● Exercise requirements
1) According to the court decision excerpt, on what date did the Sixth Senate of the Saxon Higher Administrative Court deliver its decision?
2) Output word for word the passage of the court decision excerpt starting with "Firstly, regarding the" and going on through "(04/19/1990), juris-para. 32ff.))".

The Sixth Senate of the Saxon Higher Administrative Court delivered its per curiam decision in the interim relief proceedings on September 21, 2021.
The main issue before the Court was whether the posters of the party “Der III. Weg” were a threat to public safety. The concept of “public safety” includes “the protection of central legal interests such as life, health, freedom, honor, property and assets of the individual as well as the integrity of the legal system and state institutions, whereby a threat to public security is generally assumed if a punishable violation of these protected interests is impending” [para. 18]. ((Citing BVerfG, 1 BvR 233/81 (05/14/1985), juris-para. 77)) For this purpose, the Court laid out that the election posters were principally protected by the right to freedom of expression under Art. 5 (1) of GG, which also included the right to express criticism in an exaggerated and polemical form. However, according to Art. 5 (2) of GG, the freedom of expression was limited inter alia by the criminal laws, e.g. Sections 185 ff. StGB (insult, defamation), Sec. 111 StGB (public incitement to commit criminal offenses) or Sec. 130 StGB (incitement of the people). Hence, a removal of election posters was permitted, if they violated general criminal laws. The public interest in preventing threats to public safety and order regularly outweighed the interest of the party and its supporters in expressing their opinion and competing in elections against other parties. With regard to the criminal offense, an intent or culpability was not required for the purposes of preventive police law.
Firstly, regarding the interpretation of the election posters, the Court provided that “the objective meaning of a statement has to be determined, based on the understanding of an unbiased and reasonable audience. However, the subjective intention of the person making the statement and the subjective understanding of those affected by the statement is irrelevant” [para. 22]. ((Citing BVerfG, 1 BvR 1476/91 (10/10/1995), juris-para. 124f.) In agreement with the lower court, the interpretation includes an assessment of the wording as well as the context and circumstances of the expression. For the case of ambiguous statements, a punishable meaning “may only be attributed to the statement if all possible meanings without sanctions have been excluded with conclusive reasons” [ibid.]. ((Citing BVerfG, 1 BvR 40/86 (04/19/1990), juris-para. 32ff.))
Based on the following, the Court determined whether the election posters were ambiguous: It held that the “vast majority of passers-by and car riders, who perceive the poster, only see the lettering ‘HÄNGT DIE GRÜNEN!’, ‘Wählt Deutsch!’ and ‘DER DRITTE WEG”, whereby the lettering ‘HÄNGT DIE GRÜNEN!’ clearly dominates in terms of size and design and remains in the memory” [para. 23]. Conversely, the small lettered sentence in the lower part would not be perceived by the vast majority of people (“Make our national revolutionary movement known in the city and countryside through poster advertising in our party colors.”). The Court assumed that the vast majority of passers-by and car riders who see the poster will relate the statement to members of the Green Party, as the color green was attributed to this party and the party name itself contained the wording “The Greens”. Most people were not aware that “Der III. Weg” also uses green as the party color green, and further the party is not referred to as “The Greens”. As a consequence, the average viewer of the poster “will only relate the lettering to the members of the [Green Party], but not to other green-colored posters of the applicant itself, because this association is far-fetched without the small printed subtext” [ibid.]. Moreover, the “affixing of election posters is regularly referred to as ‘sticking posters’ or ‘hanging up posters’, but is not associated with a color and the verb ‘to hang’.” [ibid.] Therefore, the Court concluded that the election posters were not ambiguous.

● Source data
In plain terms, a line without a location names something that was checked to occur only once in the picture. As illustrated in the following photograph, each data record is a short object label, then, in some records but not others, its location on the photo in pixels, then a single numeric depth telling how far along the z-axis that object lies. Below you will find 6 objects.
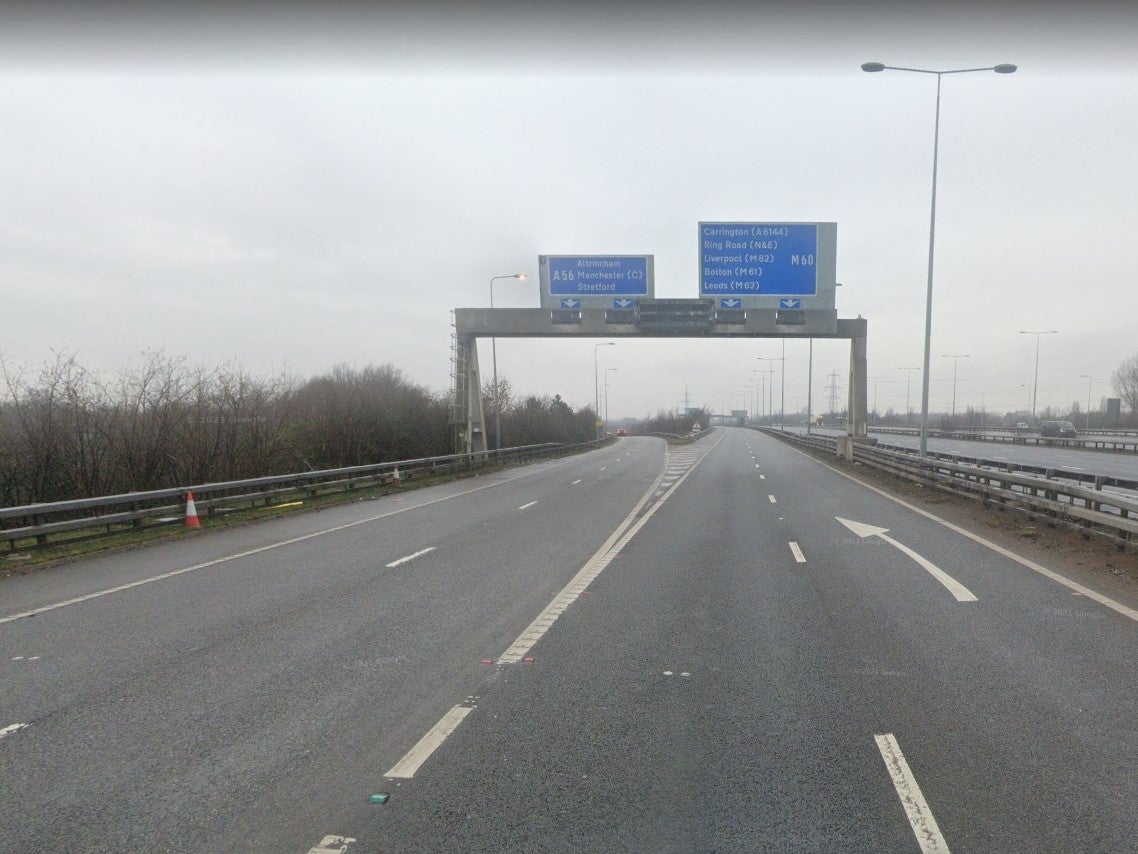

● Solved tasks
1) September 21, 2021.

2)
Firstly, regarding the interpretation of the election posters, the Court provided that “the objective meaning of a statement has to be determined, based on the understanding of an unbiased and reasonable audience. However, the subjective intention of the person making the statement and the subjective understanding of those affected by the statement is irrelevant” [para. 22]. ((Citing BVerfG, 1 BvR 1476/91 (10/10/1995), juris-para. 124f.) In agreement with the lower court, the interpretation includes an assessment of the wording as well as the context and circumstances of the expression. For the case of ambiguous statements, a punishable meaning “may only be attributed to the statement if all possible meanings without sanctions have been excluded with conclusive reasons” [ibid.]. ((Citing BVerfG, 1 BvR 40/86 (04/19/1990), juris-para. 32ff.))